Ülkemizde yaşanan bu olumsuz tabloya bazı siyasi partiler de olumsuz katkı sağlamaktadırlar. Kimi zaman birbirlerine karşı, kimi zaman da devletimize karşı bir kalkışma tezgâhlamaya çalıştıkları gözlerden kaçmamaktadır. Ülkede veya bazı bölgelerimizde yaşanacak olan olaylar herkesi etkileyeceği gibi provoke edenleri de çok etkileyecektir. Doğudaki insanlarımızın huzur ve güvenliğini ortadan kaldırmaya çalışıyorlar. Bir taraftan devletin araçlarını, milletin malını mülkünü kırıp yakıyorlar, diğer taraftan bölgede yatırım yapmamızı istiyorlar. Aslında PKK terör örgütü ve onun uzantıları bölgeye yatırım yapmamızdan rahatsızlar. Bölgede etnik kökene yönelik politika yapan

partilerin siyaseten kendilerini işlevsiz hale getiren bir yaklaşımları söz konusudur.

Son günlerde ülkemizde yapılan saldırılar, özellikle AK Partili yönetici ve kişiler ile AK Parti binalarını hedeflemektedir. Yapmak istediklerini anlamak mümkün değildir. Bu vandalizmi yapan ve yaptıranlar bölge halkına zarar vermektedir.

Yakılan pek çok kamu aracının içinde, Kürt kardeşlerimiz de dahil, bölgede mağdur olan mazlum kardeşlerimize yardım etmek için kan toplayan Kızılay kan toplama araçları ve ambulanslar da vardır. Bu vandalizmin Kürt kardeşlerimize gösterilen duyarlılıkla ilgili olduğuna inanmak mümkün müdür? Görünen o ki, yapılanlar bilhassa Kürt kardeşlerimize zarar vermeyi amaçlamaktadır.

Hakkari Üniversite binası, dershaneler, MEB binaları ve özel eğitim kurumları gibi pek çok bina ateşe verilmiştir. Nitekim sonuçta eğitime ara verilmek zorunda kalınmıştır. İnsanlarımızın eğitim görmesi, bilgi edinmesi, şer mihraklarını neden bu denli rahatsız ediyor. Çok açık. Bilgili, eğitimli ve bilinçli bir birey, terör örgütlerinin melun ve menfur tuzaklarına düşmeyecektir. Terör bu nedenle eğitim kurumlarını hedef almaktadır.

Kobani’de yaşananlara karşı duyarsız kalamayız.
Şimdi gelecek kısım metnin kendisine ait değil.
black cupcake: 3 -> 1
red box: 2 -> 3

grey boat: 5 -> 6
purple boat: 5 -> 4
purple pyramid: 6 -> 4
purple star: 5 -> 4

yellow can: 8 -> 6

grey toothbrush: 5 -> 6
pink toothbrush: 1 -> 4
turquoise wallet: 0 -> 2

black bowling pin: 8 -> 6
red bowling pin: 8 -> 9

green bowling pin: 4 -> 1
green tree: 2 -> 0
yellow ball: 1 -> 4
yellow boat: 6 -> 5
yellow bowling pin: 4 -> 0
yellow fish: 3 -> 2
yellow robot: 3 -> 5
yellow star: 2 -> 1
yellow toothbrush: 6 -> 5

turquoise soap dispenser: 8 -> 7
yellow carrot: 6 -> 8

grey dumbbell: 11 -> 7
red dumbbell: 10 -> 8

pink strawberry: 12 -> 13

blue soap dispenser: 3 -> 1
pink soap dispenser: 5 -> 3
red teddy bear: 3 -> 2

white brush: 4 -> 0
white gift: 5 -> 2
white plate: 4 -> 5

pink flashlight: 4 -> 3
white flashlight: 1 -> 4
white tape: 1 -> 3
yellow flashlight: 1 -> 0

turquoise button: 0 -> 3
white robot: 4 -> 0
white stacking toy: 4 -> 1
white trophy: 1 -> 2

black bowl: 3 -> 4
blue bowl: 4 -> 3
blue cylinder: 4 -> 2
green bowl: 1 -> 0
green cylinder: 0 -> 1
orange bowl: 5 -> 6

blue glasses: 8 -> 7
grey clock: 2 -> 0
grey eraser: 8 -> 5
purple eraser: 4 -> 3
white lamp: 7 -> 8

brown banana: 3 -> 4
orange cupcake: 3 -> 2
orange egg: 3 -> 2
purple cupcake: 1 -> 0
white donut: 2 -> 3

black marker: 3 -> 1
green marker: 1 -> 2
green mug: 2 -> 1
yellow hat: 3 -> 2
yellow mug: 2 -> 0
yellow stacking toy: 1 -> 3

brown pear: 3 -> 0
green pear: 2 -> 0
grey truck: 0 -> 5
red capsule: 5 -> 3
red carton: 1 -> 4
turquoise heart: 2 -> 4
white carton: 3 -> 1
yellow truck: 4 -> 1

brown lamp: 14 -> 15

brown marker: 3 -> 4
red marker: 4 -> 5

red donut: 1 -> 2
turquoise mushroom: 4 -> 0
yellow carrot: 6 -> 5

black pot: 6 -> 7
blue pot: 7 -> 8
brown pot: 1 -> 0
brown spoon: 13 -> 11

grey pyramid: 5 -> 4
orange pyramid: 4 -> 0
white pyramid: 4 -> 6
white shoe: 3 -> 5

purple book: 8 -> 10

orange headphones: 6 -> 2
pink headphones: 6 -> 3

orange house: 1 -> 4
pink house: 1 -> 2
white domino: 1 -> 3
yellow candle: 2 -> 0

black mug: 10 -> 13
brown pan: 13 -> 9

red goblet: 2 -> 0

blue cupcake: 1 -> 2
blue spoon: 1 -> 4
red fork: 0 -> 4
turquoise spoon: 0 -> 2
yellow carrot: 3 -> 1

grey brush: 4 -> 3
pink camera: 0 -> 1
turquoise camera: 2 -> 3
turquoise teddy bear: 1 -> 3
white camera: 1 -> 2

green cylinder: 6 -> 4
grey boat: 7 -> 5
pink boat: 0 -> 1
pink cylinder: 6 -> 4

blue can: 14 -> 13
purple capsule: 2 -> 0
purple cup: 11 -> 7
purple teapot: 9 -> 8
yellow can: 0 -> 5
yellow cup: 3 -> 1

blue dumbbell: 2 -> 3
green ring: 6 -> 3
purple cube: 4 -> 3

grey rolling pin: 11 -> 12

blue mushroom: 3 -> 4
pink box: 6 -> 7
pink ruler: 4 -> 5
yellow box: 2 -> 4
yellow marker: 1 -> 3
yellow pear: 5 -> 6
PYD’nin zalim ESED yanlısı politikaları asla Kürt kardeşlerimize bakış açımızı değiştiremez. PYD yetkililerinin zalim yönetimlerin yanında yer almış olması, Kobani cehenneminde acı çeken Kürt kardeşimize el uzatmamıza asla engel teşkil etmez. Kürt kardeşlerimize her türlü insanı yardımı yaptık. Her ne şekilde engellenmeye çalışırsa çalışılsın, yardım etmeye de devam edeceğiz. Bu bizim insani görevimizdir. Biz Türkiye Cumhuriyeti devleti ve hükümeti olarak zulüm altındaki insanlara; Şii Sünni, Kürt, Türkmen, Arap, Yezid, Müslüman, Yahudi,

Hristiyan diyerek, ön yargılı gözlüklerle bakamayız. Zulüm gören insansa biz insanın yanında yer alırız ve mazlumu elinden tutup kaldırmayı kutsal bir görev sayarız.

Yaşanan olayların sonuçlarına bakılınca kimin kime hizmet ettiği açıkça görülmektedir.

Bu kapsamda değerlendirildiğinde;

Türkiye’nin doğu ve güneydoğu illeri ile bazı yerleşim yerlerimizi vandalca tahrip etmek, insanlarımızın huzur ve güvenliğini tehdit etmek, masum insanların zarar görmesine ve hatta ölümlerine neden olmak, vahşettir, barbarlıktır. Bu tür vahşetler ve barbarlıklar, IŞİD, PKK gibi terör örgütlerinin işine yaramaktan başka bir sonuç yaratmazlar. Kim ki bu vahşetin yanındadır, biliniz ki onlar da IŞİD ve PKK’nın ekmeğine yağ sürmektedirler ve doğrudan veya dolaylı olarak Suriye deki mezalime katkı sağlıyorlar"dedi.